Stimulus aiding states

Many economists agree that the second stimulus bill, the 787 billion dollar American Recovery and Reinvestment Act of 2009 (ARRA), was too small and a third may be required. However, the money given to states to close budget deficits has been invaluable in preventing deeply damaging cuts to important public investments across the country.

The Center on Budget and Policy Priorities found in a recent report that federal money has provided states with between 30% and 40% of the money to close budget gaps both at the end of FY09, and during fiscal years 2010 and 2011. The money has come at a crucial time to states that face falling revenues as a result of the recession. It has offset the need for much deeper cuts to services that can slow economic recovery even further.
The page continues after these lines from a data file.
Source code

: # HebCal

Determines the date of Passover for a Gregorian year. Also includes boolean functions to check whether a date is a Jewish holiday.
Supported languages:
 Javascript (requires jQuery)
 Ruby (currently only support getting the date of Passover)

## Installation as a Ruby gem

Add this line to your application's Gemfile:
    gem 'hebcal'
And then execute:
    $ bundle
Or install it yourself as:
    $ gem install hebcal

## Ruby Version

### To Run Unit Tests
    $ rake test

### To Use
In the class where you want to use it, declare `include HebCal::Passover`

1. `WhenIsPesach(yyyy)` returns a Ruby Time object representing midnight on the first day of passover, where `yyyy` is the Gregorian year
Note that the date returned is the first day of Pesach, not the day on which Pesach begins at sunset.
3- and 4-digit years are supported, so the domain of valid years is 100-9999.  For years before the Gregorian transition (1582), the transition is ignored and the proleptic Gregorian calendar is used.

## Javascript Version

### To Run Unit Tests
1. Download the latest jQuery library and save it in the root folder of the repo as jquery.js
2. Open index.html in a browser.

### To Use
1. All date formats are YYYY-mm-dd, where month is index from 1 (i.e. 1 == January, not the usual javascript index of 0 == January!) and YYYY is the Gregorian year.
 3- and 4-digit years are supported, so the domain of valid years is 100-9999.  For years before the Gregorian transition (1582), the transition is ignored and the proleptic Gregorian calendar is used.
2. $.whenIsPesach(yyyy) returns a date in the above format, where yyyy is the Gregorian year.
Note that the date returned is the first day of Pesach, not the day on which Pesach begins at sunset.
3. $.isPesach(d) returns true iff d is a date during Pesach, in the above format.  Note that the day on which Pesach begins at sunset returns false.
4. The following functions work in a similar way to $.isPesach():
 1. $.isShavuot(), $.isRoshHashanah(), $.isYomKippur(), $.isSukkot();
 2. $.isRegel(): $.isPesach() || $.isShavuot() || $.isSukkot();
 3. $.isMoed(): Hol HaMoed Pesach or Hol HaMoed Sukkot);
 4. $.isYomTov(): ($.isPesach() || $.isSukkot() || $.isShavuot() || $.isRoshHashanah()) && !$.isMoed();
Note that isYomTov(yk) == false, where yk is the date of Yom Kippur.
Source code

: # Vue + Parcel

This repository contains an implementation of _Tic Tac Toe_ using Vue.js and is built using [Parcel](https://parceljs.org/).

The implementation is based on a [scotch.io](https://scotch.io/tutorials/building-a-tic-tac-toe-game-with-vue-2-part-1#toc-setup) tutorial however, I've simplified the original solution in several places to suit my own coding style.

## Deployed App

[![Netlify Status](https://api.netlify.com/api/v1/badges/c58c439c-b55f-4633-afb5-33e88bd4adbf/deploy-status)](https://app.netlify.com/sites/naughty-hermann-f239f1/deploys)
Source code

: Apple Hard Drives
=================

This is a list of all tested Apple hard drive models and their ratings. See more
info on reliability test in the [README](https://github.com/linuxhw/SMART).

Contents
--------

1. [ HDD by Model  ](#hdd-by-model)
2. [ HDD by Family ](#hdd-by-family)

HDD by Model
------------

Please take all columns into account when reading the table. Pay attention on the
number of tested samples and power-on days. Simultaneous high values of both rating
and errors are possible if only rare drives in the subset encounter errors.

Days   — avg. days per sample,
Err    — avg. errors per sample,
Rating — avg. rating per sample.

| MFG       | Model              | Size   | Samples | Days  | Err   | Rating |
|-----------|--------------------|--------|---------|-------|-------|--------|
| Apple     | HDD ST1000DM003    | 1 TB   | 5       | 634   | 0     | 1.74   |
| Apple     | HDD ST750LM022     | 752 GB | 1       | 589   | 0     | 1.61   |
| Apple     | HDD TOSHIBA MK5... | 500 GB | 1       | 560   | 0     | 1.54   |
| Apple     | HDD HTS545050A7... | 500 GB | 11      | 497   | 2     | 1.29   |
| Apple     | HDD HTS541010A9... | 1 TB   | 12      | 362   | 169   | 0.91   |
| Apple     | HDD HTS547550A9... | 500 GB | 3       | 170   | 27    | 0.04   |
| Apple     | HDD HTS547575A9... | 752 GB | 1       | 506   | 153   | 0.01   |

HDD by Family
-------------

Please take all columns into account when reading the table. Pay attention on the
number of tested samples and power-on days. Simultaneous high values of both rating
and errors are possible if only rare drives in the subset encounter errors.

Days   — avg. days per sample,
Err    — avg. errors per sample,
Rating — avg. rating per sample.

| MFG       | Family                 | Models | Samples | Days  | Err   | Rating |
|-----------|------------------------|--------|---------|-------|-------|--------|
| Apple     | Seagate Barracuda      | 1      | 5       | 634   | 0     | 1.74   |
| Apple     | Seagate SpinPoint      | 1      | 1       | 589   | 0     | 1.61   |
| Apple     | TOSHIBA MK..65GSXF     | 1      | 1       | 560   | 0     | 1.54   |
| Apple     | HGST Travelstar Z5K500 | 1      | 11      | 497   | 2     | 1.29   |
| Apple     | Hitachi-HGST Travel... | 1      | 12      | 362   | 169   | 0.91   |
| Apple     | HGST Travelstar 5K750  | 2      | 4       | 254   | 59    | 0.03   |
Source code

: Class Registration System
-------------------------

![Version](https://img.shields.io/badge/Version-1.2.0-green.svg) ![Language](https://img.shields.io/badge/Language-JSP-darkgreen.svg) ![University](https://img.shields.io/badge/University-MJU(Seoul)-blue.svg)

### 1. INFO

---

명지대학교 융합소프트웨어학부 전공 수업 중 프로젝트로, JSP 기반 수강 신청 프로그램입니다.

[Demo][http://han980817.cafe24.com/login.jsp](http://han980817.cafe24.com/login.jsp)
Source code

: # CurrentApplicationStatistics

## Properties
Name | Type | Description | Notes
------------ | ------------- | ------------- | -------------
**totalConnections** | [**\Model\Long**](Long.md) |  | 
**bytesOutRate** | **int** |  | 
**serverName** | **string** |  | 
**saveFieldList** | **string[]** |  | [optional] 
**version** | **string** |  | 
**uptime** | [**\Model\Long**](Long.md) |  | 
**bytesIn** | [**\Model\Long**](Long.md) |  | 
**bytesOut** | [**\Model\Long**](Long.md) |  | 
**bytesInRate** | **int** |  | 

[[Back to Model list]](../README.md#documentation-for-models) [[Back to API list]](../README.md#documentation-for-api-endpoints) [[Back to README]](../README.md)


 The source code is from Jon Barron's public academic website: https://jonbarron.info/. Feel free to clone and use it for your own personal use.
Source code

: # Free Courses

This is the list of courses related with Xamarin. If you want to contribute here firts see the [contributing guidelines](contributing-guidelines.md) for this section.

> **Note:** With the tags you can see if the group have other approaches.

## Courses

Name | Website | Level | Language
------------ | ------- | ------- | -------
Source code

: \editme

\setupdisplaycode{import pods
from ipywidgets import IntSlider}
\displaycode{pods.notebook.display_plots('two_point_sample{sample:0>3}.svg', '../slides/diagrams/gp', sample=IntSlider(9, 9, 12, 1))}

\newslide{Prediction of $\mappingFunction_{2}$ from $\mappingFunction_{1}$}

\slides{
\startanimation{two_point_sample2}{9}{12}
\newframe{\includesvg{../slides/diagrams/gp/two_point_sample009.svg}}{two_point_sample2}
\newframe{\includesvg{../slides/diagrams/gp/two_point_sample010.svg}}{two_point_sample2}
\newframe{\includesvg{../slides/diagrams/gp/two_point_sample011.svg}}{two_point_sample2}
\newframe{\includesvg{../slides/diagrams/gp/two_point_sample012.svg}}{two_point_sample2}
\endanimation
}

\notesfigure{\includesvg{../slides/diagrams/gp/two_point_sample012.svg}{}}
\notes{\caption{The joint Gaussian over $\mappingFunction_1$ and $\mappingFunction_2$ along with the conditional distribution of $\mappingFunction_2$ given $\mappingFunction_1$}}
While more stimulus may be needed in the future, the ARRA has been invaluable to states, including North Carolina.

2 Comments

  1. Greg Flynn

    July 9, 2009 at 3:04 pm

    by diversion of cash flow to savings due to uncertainty about jobs and income. Saving is a good thing but it is soaking up extra cash.In fundamental shift, consumers are saving rather than spending.
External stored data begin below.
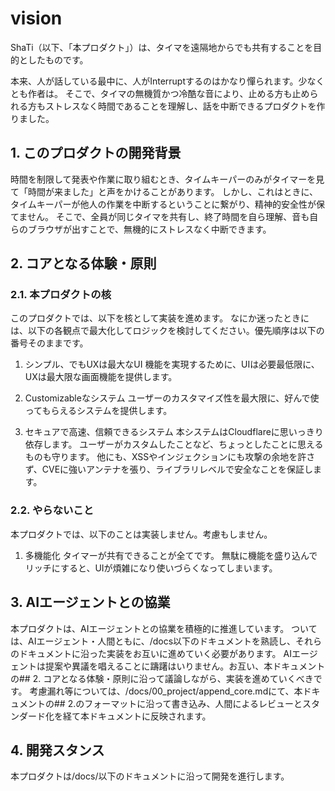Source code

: # vision

ShaTi（以下、「本プロダクト」）は、タイマを遠隔地からでも共有することを目的としたものです。

本来、人が話している最中に、人がInterruptするのはかなり憚られます。少なくとも作者は。
そこで、タイマの無機質かつ冷酷な音により、止める方も止められる方もストレスなく時間であることを理解し、話を中断できるプロダクトを作りました。

## 1. このプロダクトの開発背景

時間を制限して発表や作業に取り組むとき、タイムキーパーのみがタイマーを見て「時間が来ました」と声をかけることがあります。
しかし、これはときに、タイムキーパーが他人の作業を中断するということに繋がり、精神的安全性が保てません。
そこで、全員が同じタイマを共有し、終了時間を自ら理解、音も自らのブラウザが出すことで、無機的にストレスなく中断できます。

## 2. コアとなる体験・原則

### 2.1. 本プロダクトの核

このプロダクトでは、以下を核として実装を進めます。
なにか迷ったときには、以下の各観点で最大化してロジックを検討してください。優先順序は以下の番号そのままです。

1. シンプル、でもUXは最大なUI
機能を実現するために、UIは必要最低限に、UXは最大限な画面機能を提供します。

2. Customizableなシステム
ユーザーのカスタマイズ性を最大限に、好んで使ってもらえるシステムを提供します。

3. セキュアで高速、信頼できるシステム
本システムはCloudflareに思いっきり依存します。
ユーザーがカスタムしたことなど、ちょっとしたことに思えるものも守ります。
他にも、XSSやインジェクションにも攻撃の余地を許さず、CVEに強いアンテナを張り、ライブラリレベルで安全なことを保証します。

### 2.2. やらないこと

本プロダクトでは、以下のことは実装しません。考慮もしません。

1. 多機能化
タイマーが共有できることが全てです。
無駄に機能を盛り込んでリッチにすると、UIが煩雑になり使いづらくなってしまいます。

## 3. AIエージェントとの協業

本プロダクトは、AIエージェントとの協業を積極的に推進しています。
ついては、AIエージェント・人間ともに、/docs以下のドキュメントを熟読し、それらのドキュメントに沿った実装をお互いに進めていく必要があります。
AIエージェントは提案や異議を唱えることに躊躇はいりません。お互い、本ドキュメントの## 2. コアとなる体験・原則に沿って議論しながら、実装を進めていくべきです。
考慮漏れ等については、/docs/00_project/append_core.mdにて、本ドキュメントの## 2.のフォーマットに沿って書き込み、人間によるレビューとスタンダード化を経て本ドキュメントに反映されます。

## 4. 開発スタンス

本プロダクトは/docs/以下のドキュメントに沿って開発を進行します。
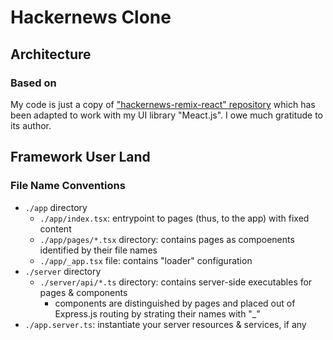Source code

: # Hackernews Clone

## Architecture

### Based on

My code is just a copy of ["hackernews-remix-react" repository](https://github.com/clintonwoo/hackernews-remix-react) which has been adapted to work with my UI library "Meact.js". I owe much gratitude to its author.

## Framework User Land

### File Name Conventions

- `./app` directory
  - `./app/index.tsx`: entrypoint to pages (thus, to the app) with fixed content
  - `./app/pages/*.tsx` directory: contains pages as compoenents identified by their file names
  - `./app/_app.tsx` file: contains "loader" configuration
- `./server` directory
  - `./server/api/*.ts` directory: contains server-side executables for pages & components
    - components are distinguished by pages and placed out of Express.js routing by strating their names with "\_"
- `./app.server.ts`: instantiate your server resources & services, if any
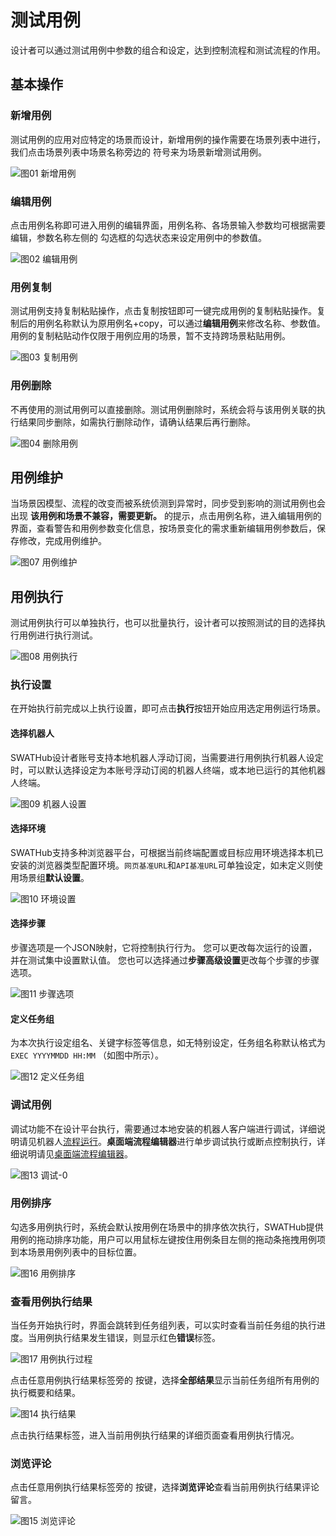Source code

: 测试用例
===

设计者可以通过测试用例中参数的组合和设定，达到控制流程和测试流程的作用。

基本操作
---
### 新增用例

测试用例的应用对应特定的场景而设计，新增用例的操作需要在场景列表中进行，我们点击场景列表中场景名称旁边的   <i class = "fa fa-plus-circle"></i>  符号来为场景新增测试用例。

![图01 新增用例](../assets/img/manual-case-01.png)

### 编辑用例

点击用例名称即可进入用例的编辑界面，用例名称、各场景输入参数均可根据需要编辑，参数名称左侧的  <i class = "fa fa-square-o"></i> 勾选框的勾选状态来设定用例中的参数值。

![图02 编辑用例](../assets/img/manual-case-02.png)

### 用例复制

测试用例支持复制粘贴操作，点击复制按钮即可一键完成用例的复制粘贴操作。复制后的用例名称默认为原用例名+copy，可以通过**编辑用例**来修改名称、参数值。用例的复制粘贴动作仅限于用例应用的场景，暂不支持跨场景粘贴用例。

![图03 复制用例](../assets/img/manual-case-03.png)

### 用例删除

不再使用的测试用例可以直接删除。测试用例删除时，系统会将与该用例关联的执行结果同步删除，如需执行删除动作，请确认结果后再行删除。

![图04 删除用例](../assets/img/manual-case-04.png)

用例维护
---
当场景因模型、流程的改变而被系统侦测到异常时，同步受到影响的测试用例也会出现  <i class = "fa fa-warning"></i> **该用例和场景不兼容，需要更新。** 的提示，点击用例名称，进入编辑用例的界面，查看警告和用例参数变化信息，按场景变化的需求重新编辑用例参数后，保存修改，完成用例维护。

![图07 用例维护](../assets/img/manual-case-07.png)


用例执行
---

测试用例执行可以单独执行，也可以批量执行，设计者可以按照测试的目的选择执行用例进行执行测试。

![图08 用例执行](../assets/img/manual-case-08.png)

### 执行设置

在开始执行前完成以上执行设置，即可点击**执行**按钮开始应用选定用例运行场景。

#### 选择机器人

SWATHub设计者账号支持本地机器人浮动订阅，当需要进行用例执行机器人设定时，可以默认选择设定为本账号浮动订阅的机器人终端，或本地已运行的其他机器人终端。

![图09 机器人设置](../assets/img/manual-case-09.png)

#### 选择环境

SWATHub支持多种浏览器平台，可根据当前终端配置或目标应用环境选择本机已安装的浏览器类型配置环境。` 网页基准URL `和` API基准URL `可单独设定，如未定义则使用场景组**默认设置**。

![图10 环境设置](../assets/img/manual-case-10.png)

#### 选择步骤

步骤选项是一个JSON映射，它将控制执行行为。 您可以更改每次运行的设置，并在测试集中设置默认值。 您也可以选择通过**步骤高级设置**更改每个步骤的步骤选项。

![图11 步骤选项](../assets/img/manual-case-11.png)

#### 定义任务组

为本次执行设定组名、关键字标签等信息，如无特别设定，任务组名称默认格式为` EXEC YYYYMMDD HH:MM` （如图中所示）。

![图12 定义任务组](../assets/img/manual-case-12.png)

### 调试用例

调试功能不在设计平台执行，需要通过本地安装的机器人客户端进行调试，详细说明请见机器人[流程运行](robot_execution.md)。**桌面端流程编辑器**进行单步调试执行或断点控制执行，详细说明请见[桌面端流程编辑器](robot_flow_builder.md)。

![图13 调试-0](../assets/img/manual-case-13-0.png)




### 用例排序

勾选多用例执行时，系统会默认按用例在场景中的排序依次执行，SWATHub提供用例的拖动排序功能，用户可以用鼠标左键按住用例条目左侧的拖动条拖拽用例项到本场景用例列表中的目标位置。

![图16 用例排序](../assets/img/manual-case-16.GIF)

### 查看用例执行结果

当任务开始执行时，界面会跳转到任务组列表，可以实时查看当前任务组的执行进度。当用例执行结果发生错误，则显示红色**错误**标签。

![图17 用例执行过程](../assets/img/manual-case-17.GIF)

点击任意用例执行结果标签旁的  <i class="fa fa-caret-square-o-down"></i>  按键，选择**全部结果**显示当前任务组所有用例的执行概要和结果。

![图14 执行结果](../assets/img/manual-case-14.png)

点击执行结果标签，进入当前用例执行结果的详细页面查看用例执行情况。

### 浏览评论

点击任意用例执行结果标签旁的  <i class="fa fa-caret-square-o-down"></i>  按键，选择**浏览评论**查看当前用例执行结果评论留言。

![图15 浏览评论](../assets/img/manual-case-15.png)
    There may enough cash to go around but not enough confidence. Another boost targeting job security would go a long way towards lubricating the economy.

  2. Greg Flynn

    July 9, 2009 at 3:05 pm

    The LA Times today has an article today about consumer spending being tempered by diversion of cash flow to savings due to uncertainty about jobs and income. Saving is a good thing but it is soaking up extra cash.In fundamental shift, consumers are saving rather than spending.

    There may enough cash to go around but not enough confidence. Another boost targeting job security would go a long way towards lubricating the economy.